What to work on: Repeat only the lines below from the one containing "### Low Priority" through the one containing "## 📖 Resources", inclusive, exactly as written.

Records provided:
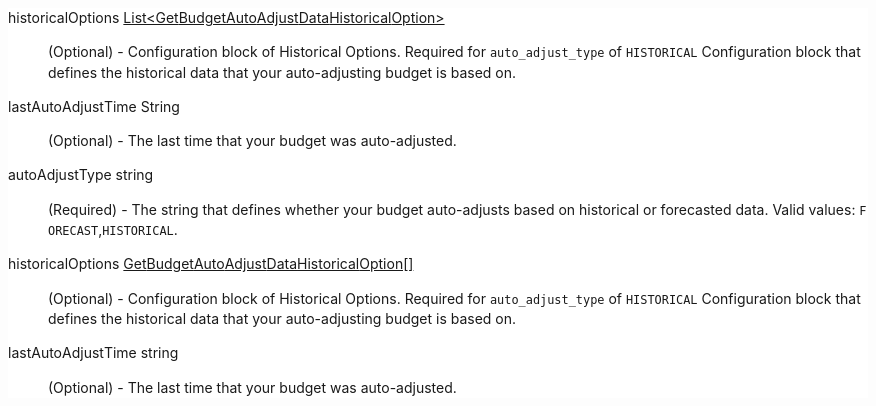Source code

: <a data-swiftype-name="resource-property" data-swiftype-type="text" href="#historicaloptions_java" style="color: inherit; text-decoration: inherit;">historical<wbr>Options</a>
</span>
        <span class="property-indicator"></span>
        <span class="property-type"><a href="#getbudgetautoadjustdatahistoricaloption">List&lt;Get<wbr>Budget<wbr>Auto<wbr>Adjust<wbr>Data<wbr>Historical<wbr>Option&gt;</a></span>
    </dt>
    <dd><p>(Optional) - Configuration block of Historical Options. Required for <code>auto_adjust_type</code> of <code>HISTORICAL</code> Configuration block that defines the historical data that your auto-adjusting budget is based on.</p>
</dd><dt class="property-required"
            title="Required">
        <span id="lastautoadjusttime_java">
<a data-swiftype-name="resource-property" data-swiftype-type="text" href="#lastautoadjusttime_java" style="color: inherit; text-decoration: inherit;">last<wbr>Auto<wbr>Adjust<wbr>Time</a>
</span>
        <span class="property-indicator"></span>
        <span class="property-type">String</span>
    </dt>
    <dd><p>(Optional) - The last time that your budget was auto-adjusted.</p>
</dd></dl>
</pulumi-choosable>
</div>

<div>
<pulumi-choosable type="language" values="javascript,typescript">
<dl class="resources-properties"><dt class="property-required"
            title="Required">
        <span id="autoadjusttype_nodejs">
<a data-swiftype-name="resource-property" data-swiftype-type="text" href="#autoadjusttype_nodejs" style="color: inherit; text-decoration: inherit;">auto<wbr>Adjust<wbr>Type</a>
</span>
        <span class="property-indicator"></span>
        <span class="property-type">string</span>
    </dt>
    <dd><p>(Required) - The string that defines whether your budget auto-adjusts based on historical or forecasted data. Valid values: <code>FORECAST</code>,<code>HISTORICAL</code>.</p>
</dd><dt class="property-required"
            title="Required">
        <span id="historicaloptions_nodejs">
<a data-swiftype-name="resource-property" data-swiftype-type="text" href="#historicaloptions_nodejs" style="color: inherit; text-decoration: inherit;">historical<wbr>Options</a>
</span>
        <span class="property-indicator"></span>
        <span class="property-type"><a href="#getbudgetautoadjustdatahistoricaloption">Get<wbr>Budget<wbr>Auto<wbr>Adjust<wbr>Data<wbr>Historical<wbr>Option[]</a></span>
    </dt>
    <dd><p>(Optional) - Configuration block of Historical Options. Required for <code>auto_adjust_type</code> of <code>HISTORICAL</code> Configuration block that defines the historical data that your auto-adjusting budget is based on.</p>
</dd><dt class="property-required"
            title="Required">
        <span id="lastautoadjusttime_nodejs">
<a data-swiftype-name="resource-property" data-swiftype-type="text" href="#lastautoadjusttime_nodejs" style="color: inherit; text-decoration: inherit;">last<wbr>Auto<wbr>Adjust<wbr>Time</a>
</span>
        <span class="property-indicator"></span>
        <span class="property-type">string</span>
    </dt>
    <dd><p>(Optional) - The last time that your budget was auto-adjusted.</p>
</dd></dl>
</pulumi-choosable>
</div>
==
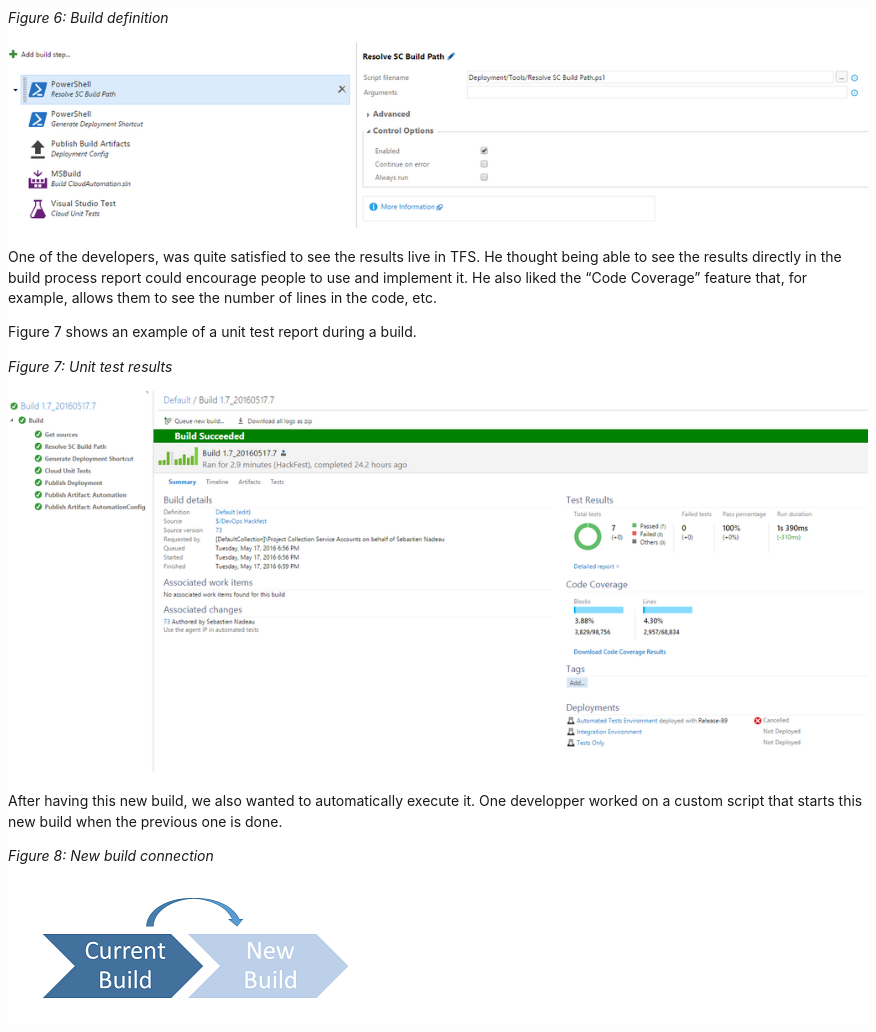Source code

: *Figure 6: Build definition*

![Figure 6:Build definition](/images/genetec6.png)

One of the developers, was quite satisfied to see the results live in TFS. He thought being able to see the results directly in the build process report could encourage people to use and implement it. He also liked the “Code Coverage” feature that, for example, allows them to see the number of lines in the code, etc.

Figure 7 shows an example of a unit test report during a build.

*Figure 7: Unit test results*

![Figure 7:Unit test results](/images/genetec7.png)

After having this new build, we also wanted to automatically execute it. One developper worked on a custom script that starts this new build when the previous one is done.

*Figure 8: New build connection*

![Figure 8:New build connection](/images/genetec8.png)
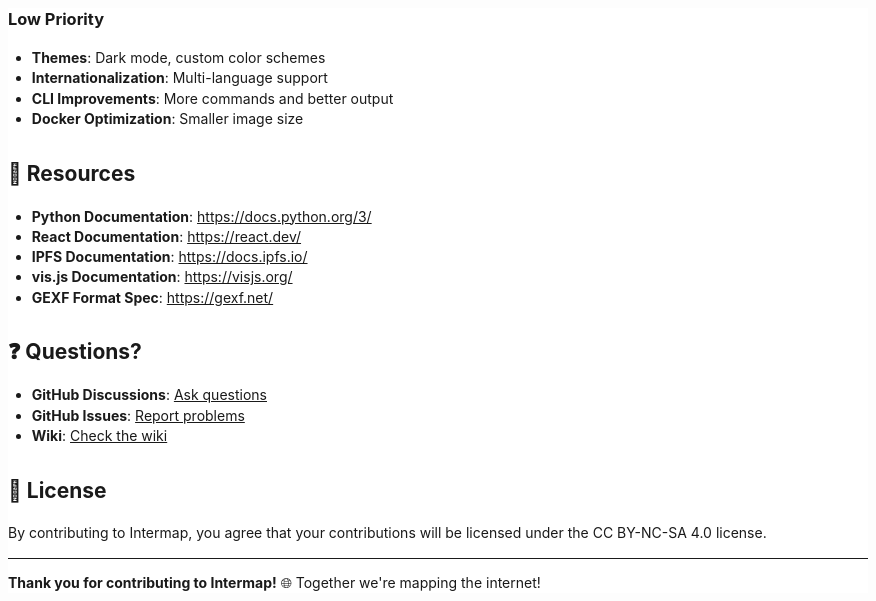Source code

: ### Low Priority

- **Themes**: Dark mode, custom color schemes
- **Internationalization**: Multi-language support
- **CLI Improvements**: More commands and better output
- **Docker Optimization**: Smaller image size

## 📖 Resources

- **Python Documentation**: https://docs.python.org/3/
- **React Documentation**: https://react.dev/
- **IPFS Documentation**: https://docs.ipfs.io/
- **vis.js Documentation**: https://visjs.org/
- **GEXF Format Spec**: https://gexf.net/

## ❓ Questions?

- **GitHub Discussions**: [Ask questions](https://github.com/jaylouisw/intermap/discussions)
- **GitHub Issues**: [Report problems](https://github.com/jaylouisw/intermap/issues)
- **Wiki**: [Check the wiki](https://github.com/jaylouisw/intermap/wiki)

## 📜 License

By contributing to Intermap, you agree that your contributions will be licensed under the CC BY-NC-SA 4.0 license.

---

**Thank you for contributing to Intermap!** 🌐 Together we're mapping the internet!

Exercise answer:
: ### Low Priority

- **Themes**: Dark mode, custom color schemes
- **Internationalization**: Multi-language support
- **CLI Improvements**: More commands and better output
- **Docker Optimization**: Smaller image size

## 📖 Resources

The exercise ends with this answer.